Severity and extent of perfusion defects provoked by transient coronary occlusion compared with myocardial damage observed after infarction.

2000 
A peripheral perfusion tracer injection at the time of coronary occlusion during percutaneous transluminal coronary angioplasty (PTCA) may delineate the myocardial 'area at risk' related to a given artery. To evaluate the location, size and severity of the corresponding scintigraphic defects, we conducted a prospective study of 36 patients who received a 99 Tc m -sestamibi injection during single-vessel coronary angioplasty (PTCA=18 LAD, 16 RCA and 2 LCX) followed by SPET. For comparison, a reference group of 36 successive patients examined during the early phase of myocardial infarction (MI), matched for the same vascular territories (18 anterior, 16 inferior and 2 lateral), were analysed in the same way after standard stress/reinjection 201 Tl SPET. The imaging characteristics of both groups showed excellent agreement as well degree of uptake defects, in terms of topography and extent.

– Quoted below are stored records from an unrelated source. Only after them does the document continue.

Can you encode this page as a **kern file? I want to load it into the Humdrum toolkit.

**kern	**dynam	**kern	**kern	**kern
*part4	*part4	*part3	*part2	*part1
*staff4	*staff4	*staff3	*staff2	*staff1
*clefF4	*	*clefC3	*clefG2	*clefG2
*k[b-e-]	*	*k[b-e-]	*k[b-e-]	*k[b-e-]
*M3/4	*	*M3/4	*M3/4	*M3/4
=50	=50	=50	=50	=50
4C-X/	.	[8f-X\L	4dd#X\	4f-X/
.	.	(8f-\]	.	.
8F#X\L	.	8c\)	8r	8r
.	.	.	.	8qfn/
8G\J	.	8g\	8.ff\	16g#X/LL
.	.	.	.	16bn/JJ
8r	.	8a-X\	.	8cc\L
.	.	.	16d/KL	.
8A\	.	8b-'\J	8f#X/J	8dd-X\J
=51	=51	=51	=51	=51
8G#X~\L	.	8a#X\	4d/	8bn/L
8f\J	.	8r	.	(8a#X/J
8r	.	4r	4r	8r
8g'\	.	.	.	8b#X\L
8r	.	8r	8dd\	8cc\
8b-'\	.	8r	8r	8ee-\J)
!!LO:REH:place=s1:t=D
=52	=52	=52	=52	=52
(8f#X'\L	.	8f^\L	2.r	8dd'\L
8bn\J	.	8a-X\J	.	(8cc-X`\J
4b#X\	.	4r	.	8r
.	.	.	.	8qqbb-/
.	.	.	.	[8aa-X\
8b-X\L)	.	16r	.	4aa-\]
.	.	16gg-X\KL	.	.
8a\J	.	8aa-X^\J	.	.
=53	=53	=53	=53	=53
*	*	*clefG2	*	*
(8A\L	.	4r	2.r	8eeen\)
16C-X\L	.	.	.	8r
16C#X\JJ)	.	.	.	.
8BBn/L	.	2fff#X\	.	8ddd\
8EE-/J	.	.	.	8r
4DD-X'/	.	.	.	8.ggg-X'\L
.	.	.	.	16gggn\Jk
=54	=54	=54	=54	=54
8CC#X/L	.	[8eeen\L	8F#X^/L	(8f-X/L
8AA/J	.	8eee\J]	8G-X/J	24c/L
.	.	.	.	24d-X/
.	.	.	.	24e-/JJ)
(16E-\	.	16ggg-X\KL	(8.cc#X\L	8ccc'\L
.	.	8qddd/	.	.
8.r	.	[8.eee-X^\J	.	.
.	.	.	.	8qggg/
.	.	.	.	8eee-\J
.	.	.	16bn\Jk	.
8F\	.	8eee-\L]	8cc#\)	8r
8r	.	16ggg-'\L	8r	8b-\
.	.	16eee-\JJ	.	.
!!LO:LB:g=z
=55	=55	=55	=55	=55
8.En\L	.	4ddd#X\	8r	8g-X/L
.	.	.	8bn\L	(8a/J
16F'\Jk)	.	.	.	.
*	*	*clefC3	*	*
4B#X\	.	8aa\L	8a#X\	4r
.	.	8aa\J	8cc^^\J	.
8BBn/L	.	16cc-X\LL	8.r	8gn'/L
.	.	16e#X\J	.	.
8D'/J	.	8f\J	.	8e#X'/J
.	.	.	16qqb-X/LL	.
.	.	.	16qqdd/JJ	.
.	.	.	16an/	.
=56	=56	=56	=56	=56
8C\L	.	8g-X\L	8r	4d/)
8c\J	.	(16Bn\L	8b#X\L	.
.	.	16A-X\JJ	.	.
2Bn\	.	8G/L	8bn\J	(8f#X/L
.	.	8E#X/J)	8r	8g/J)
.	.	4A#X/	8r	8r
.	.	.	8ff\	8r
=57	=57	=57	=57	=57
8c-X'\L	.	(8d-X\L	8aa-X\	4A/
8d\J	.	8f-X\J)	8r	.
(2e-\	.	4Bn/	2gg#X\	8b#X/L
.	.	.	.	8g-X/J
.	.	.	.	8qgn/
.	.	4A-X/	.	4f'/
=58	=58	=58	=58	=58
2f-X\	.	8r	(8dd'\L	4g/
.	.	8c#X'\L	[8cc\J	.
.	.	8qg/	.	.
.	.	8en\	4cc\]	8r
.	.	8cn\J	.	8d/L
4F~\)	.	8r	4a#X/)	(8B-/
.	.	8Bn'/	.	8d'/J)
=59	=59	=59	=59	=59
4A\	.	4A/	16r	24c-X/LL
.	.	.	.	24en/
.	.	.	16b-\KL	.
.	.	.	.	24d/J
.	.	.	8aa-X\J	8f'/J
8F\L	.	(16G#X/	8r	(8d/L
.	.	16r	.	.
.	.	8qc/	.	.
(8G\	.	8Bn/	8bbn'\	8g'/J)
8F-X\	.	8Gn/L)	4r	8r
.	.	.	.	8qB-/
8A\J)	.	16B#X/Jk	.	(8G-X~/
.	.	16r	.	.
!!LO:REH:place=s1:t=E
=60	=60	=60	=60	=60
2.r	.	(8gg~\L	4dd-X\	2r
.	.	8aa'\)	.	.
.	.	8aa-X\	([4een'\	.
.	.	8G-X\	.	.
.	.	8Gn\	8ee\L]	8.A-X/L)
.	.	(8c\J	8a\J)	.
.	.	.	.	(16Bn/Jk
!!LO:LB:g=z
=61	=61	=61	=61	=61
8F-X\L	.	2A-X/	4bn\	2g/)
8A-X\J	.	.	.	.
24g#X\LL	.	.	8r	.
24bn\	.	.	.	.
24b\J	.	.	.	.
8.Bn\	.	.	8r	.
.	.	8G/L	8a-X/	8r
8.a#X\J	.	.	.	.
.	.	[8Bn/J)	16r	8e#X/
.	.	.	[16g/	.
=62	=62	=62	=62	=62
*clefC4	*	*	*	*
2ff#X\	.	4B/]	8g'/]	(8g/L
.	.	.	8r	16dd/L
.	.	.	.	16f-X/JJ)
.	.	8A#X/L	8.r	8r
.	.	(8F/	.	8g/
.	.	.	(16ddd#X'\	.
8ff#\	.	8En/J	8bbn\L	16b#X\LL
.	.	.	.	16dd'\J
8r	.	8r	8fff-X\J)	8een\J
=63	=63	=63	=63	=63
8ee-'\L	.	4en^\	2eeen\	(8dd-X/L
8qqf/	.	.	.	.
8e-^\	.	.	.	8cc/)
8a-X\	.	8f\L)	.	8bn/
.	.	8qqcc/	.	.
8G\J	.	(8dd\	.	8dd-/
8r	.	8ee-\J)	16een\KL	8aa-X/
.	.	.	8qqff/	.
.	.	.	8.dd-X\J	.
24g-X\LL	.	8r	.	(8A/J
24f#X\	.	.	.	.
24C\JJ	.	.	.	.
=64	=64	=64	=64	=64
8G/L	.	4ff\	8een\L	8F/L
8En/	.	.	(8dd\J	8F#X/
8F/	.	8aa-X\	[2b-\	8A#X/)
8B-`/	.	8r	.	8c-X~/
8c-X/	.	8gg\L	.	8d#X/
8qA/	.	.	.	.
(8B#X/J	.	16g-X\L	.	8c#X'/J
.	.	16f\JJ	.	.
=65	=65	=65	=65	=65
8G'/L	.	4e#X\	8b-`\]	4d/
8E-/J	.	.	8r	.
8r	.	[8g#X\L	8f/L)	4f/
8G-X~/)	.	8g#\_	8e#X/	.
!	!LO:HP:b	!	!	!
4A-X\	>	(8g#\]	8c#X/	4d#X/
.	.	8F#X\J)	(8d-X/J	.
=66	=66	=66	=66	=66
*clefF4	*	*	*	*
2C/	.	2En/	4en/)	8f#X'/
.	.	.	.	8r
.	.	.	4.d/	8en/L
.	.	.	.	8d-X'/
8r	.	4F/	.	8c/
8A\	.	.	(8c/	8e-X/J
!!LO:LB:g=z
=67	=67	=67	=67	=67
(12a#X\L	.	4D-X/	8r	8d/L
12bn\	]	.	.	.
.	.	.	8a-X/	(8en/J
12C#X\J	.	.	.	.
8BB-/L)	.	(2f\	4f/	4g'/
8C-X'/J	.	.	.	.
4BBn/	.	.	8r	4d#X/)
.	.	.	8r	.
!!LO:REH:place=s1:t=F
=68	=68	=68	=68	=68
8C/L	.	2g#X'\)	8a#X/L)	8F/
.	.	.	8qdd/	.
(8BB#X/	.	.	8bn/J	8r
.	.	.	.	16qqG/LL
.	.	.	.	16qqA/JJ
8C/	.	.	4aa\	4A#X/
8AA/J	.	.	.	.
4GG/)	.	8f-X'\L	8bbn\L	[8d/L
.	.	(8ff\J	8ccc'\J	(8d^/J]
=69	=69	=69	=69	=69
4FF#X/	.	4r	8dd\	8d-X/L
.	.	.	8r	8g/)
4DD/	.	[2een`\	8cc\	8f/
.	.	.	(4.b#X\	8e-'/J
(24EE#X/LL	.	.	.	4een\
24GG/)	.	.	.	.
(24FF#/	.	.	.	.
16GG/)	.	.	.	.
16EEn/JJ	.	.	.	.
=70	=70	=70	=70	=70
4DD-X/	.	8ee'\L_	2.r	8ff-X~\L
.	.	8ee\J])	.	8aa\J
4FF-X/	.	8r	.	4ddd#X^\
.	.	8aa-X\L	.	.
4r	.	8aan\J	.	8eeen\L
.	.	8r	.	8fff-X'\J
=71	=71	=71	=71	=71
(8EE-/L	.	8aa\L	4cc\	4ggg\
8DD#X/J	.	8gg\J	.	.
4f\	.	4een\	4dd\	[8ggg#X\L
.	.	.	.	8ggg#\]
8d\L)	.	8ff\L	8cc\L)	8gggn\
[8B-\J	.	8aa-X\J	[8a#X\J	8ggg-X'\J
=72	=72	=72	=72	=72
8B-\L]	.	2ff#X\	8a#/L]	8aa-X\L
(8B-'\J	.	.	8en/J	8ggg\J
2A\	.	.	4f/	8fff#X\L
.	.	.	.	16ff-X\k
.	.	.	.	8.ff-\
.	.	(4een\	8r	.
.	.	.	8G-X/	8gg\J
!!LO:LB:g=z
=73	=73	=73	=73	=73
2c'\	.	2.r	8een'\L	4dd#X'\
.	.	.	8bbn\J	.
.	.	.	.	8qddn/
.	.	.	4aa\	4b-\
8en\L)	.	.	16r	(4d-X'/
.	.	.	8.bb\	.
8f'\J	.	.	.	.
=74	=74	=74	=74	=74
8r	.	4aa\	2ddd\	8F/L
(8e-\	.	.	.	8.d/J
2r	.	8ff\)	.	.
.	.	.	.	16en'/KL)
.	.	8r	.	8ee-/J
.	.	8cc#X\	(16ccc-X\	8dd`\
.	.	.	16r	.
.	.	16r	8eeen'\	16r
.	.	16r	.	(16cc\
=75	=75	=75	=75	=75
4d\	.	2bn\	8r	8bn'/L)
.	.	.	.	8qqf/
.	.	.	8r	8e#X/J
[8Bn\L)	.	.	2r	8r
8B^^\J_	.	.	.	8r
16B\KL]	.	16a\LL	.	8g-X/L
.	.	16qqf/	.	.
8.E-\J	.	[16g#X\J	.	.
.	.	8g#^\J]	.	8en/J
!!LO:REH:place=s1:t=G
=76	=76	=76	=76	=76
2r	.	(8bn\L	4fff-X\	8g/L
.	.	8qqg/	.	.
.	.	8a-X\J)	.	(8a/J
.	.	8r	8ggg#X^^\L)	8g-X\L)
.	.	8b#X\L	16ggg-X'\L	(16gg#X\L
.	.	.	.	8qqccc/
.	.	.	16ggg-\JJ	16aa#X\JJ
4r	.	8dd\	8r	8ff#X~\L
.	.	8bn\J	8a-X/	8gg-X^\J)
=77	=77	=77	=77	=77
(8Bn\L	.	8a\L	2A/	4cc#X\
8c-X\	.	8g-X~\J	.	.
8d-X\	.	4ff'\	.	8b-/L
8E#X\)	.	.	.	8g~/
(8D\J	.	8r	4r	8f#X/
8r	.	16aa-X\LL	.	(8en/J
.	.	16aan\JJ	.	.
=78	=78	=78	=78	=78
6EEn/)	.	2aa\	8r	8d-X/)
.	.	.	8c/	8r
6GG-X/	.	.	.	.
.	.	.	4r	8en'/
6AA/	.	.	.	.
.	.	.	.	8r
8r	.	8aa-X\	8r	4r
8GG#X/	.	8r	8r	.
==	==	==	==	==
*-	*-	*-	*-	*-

A defect index, taking into account both size and severity, was in the same range for PTCA and MI patients (mean±standard deviation): for LAD vs anterior=28.4±13.5% (PTCA), 27.1±12.2% (MI-stress) and 24.2±10.0% (MI-reinjection); for RCA vs inferior =15.5 ± 10.2% (PTCA), 14.7±9.7% (MI-stress) and 13.2 ±8.2% (MI-reinjection). Sectoral correlations between PTCA and MI groups were also highly significant.